Display OBD statistics on a 16x2 LCD display using an attiny85.
This project hijacks the tx and rx serial lines on a conventional ELM327 OBD interface device to send and retreive data. This data is then displayed in a nice format on an LCD1602 via i2c.
An AVR programmer of choice can be used to program the attiny85, however a really easy way to achieve this is by using a spare raspberry pi as an SPI programmer. See the following blog post by Kevin Cuzner on how to set this up:
Assuming that the linuxspi programmer is being used on a raspberry pi, the steps are:
The linuxspi programmer has a reset function that can drive the reset pin on the AVR device low to enable SPI programming.
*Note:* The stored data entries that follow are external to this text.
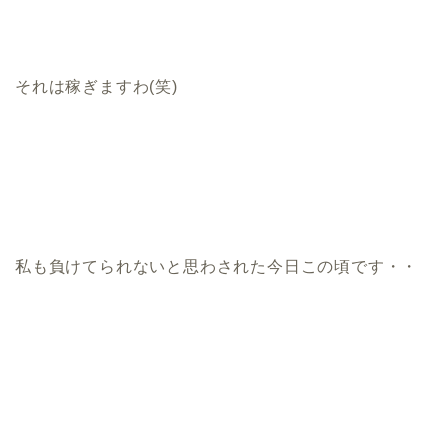
それは稼ぎますわ(笑)
私も負けてられないと思わされた今日この頃です・・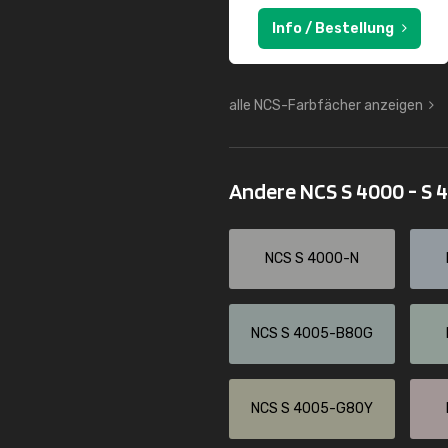
Info / Bestellung
alle NCS-Farbfächer anzeigen
Andere NCS S 4000 - S 
NCS S 4000-N
NCS S 4005-B80G
NCS S 4005-G80Y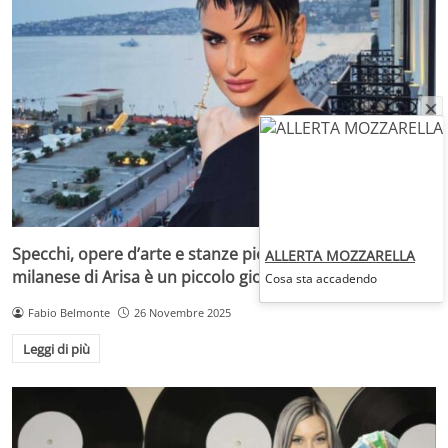
Specchi, opere d’arte e stanze piene di luce: la casa
ALLERTA MOZZARELLA
milanese di Arisa è un piccolo gioiello
Cosa sta accadendo
Fabio Belmonte
26 Novembre 2025
Leggi di più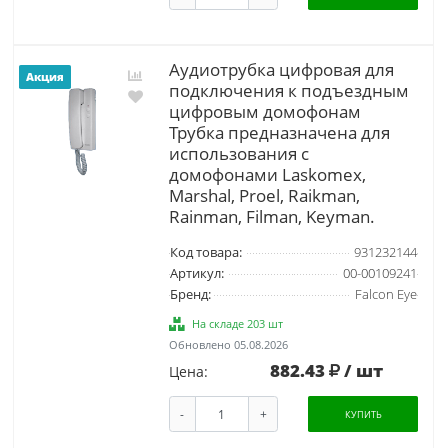
Аудиотрубка цифровая для
Акция
подключения к подъездным
цифровым домофонам
Трубка предназначена для
использования с
домофонами Laskomex,
Marshal, Proel, Raikman,
Rainman, Filman, Keyman.
Код товара:
931232144
Артикул:
00-00109241
Бренд:
Falcon Eye
На складе 203 шт
Обновлено 05.08.2026
882.43
/ шт
Цена:
-
+
КУПИТЬ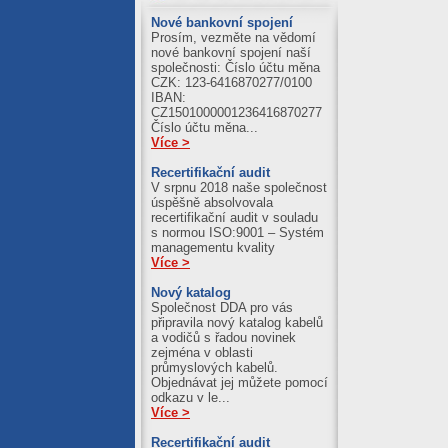
03.08.2026
Nové bankovní spojení
Prosím, vezměte na vědomí
Al = 411.21
nové bankovní spojení naší
Cu = 1245.59
společnosti: Číslo účtu měna
CZK: 123-6416870277/0100
IBAN:
CZ1501000001236416870277
Číslo účtu měna...
Více >
Recertifikační audit
V srpnu 2018 naše společnost
úspěšně absolvovala
recertifikační audit v souladu
s normou ISO:9001 – Systém
managementu kvality
Více >
Nový katalog
Společnost DDA pro vás
připravila nový katalog kabelů
a vodičů s řadou novinek
zejména v oblasti
průmyslových kabelů.
Objednávat jej můžete pomocí
odkazu v le...
Více >
Recertifikační audit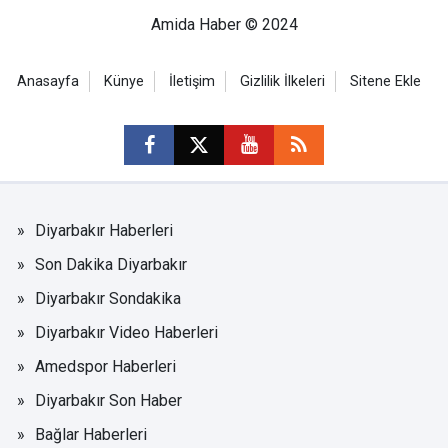
Amida Haber © 2024
Anasayfa
Künye
İletişim
Gizlilik İlkeleri
Sitene Ekle
Diyarbakır Haberleri
Son Dakika Diyarbakır
Diyarbakır Sondakika
Diyarbakır Video Haberleri
Amedspor Haberleri
Diyarbakır Son Haber
Bağlar Haberleri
To enable this feature the following config should be placed at /root/.avrduderc
:
programmer
id = "linuxspi";
desc = "Use Linux SPI device in /dev/spidev*";
type = "linuxspi";
reset = 22;
;
The following pinout should be followed:
Rasp pi | attiny85 |
---|---|
GPIO 22 | PB5 |
GPIO 10 | PB0 |
GPIO 09 | PB1 |
GPIO 11 | PB2 |
The following changes need made to the stock fuse configuration for the attiny85 to run avr-obd
:
- Clock divider bit CKDIV8 unset, this allows the attiny85 to run at 8Mhz
- Brown-out detection bits BODLEVEL[2:0] set to 4.3v, this prevents the 3.3v TX and RX lines of the ELM327 from powering the device
The following avrdude
command will set the correct bits on the fuses:
sudo avrdude -p t85 -P /dev/spidev0.0 -c linuxspi -b 30000 -U lfuse:w:0x62:m -U hfuse:w:0xdc:m -U efuse:w:0xff:m
Fuse values calculated using Fuse Calculator.
The makefile will build each *.c file under src/
and then link them, it can also call avrdude to perform the spi copy.